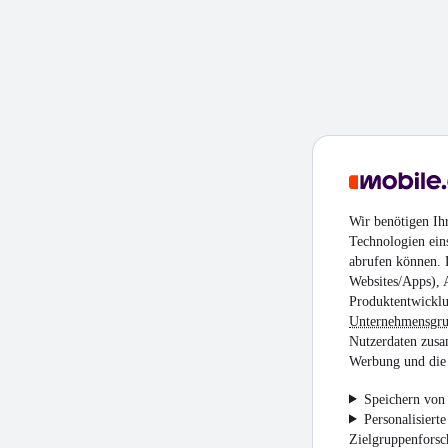
Wir benötigen Ih
Technologien ein
abrufen können. D
Websites/Apps), 
Produktentwicklu
Unternehmensgr
Nutzerdaten zusa
Werbung und die 
Speichern von 
Personalisiert
Zielgruppenfors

━━━━━━━━━━━━━━━━━━━━━━━━━━━━━━

— TRY IT —
Exactly the lines from the one with "Speichern von" through the last line of the listing above must make up your answer.

— EXERCISE ANSWER —
Speichern von 
Personalisiert
Zielgruppenfors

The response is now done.